#### Records for processing ####

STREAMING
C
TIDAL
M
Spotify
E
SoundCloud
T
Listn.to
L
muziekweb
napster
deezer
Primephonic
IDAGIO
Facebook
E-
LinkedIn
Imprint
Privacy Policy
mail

####

Requirement
Copy out the whole listing, exactly as written.

Task response
STREAMING
C
TIDAL
M
Spotify
E
SoundCloud
T
Listn.to
L
muziekweb
napster
deezer
Primephonic
IDAGIO
Facebook
E-
LinkedIn
Imprint
Privacy Policy
mail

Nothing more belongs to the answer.